Working on the NP was Fisher’s first job, and he completed and was honored for 50 years on the job. He knew every rail, rail plate, and tie in the line from Palouse to Farmington.

A gandy dancer is not a soft-shoe performer. By no means.

It simply meant that you tamped ties and did other mundane chores on a railroad crew.

We would head out in the morning to level track, determined by someone who had ridden the rails detecting low spots.

We would take a 95-pound jack and raise the rails, then tamp the gravel under the ties to raise the level. Pity the poor guy who got stuck dragging the jack around.

That’s where I learned about “feigned work.” That’s when you appeared to other people that you were working but you really were not.

That went on a lot.

Sometimes foreman Bill would tell us to take our brush hooks out and clear the brush on corners so the engineer could see the track ahead.

When working on the track and it was time for the train to come by, we would put a “torpedo” on the track to alert the engineer to slow down. If you put two torpedos on, it would alert the engineer that he should stop the train.

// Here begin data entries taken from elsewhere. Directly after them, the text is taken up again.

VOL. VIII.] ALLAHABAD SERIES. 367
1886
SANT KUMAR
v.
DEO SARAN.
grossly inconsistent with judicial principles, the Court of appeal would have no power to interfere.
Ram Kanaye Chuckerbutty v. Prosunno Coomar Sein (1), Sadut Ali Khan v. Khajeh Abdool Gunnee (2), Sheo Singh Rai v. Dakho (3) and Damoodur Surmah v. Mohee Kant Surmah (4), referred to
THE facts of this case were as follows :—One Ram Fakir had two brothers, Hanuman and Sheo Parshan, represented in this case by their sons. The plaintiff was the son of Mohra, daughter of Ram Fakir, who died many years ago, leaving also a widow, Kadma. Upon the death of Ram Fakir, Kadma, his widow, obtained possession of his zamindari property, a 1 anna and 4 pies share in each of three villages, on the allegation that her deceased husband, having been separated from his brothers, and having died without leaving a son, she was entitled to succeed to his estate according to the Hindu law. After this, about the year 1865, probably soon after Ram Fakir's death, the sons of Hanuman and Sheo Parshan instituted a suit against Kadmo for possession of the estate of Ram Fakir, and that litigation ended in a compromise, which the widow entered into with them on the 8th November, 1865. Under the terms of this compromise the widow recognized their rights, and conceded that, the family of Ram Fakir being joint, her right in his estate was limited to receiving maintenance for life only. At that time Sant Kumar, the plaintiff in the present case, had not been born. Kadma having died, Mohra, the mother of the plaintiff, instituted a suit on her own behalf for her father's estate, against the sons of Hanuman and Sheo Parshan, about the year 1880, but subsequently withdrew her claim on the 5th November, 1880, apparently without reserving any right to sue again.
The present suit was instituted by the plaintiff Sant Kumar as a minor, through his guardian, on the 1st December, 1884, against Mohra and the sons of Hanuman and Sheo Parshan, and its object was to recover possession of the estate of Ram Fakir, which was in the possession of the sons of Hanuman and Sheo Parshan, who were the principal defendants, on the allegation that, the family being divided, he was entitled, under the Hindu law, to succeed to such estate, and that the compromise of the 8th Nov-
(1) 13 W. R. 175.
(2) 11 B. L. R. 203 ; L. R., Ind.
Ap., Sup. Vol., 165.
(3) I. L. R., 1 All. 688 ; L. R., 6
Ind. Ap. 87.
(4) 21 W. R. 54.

Other duties included the repair of track and, in the case of a derailment, rebuilding the track.

There was no “feigned work” then. Then we grabbed rail tongs and carried the rail to where we installed them on the ties. Rails were made for specific places, just the right amount of curve, or for that matter, straight.

If cars were off the track, the railroad would send in equipment to lift them back onto the track.

Also, while in high school, we would ride the train to some of the nearby towns during basketball season. The NP line had a train going and coming back that fit the basketball game schedule in such places as Garfield, Oaksdale and Rosalia.

My friend Joe Emerson’s mother was the telegrapher for the NP at Palouse, so we were at the depot for hours on end.

Now back to the “bucket list.” You really need to take a train trip, sometime in your life. Forget, for once, air travel or taking your car.

Gone is the elegant service associated with trains, but the ride is worth the trouble.

And gandy dancing is sort of out now; they have powered equipment to do the job. But I think you will agree that the clack, clack of the train will ever be in your memory.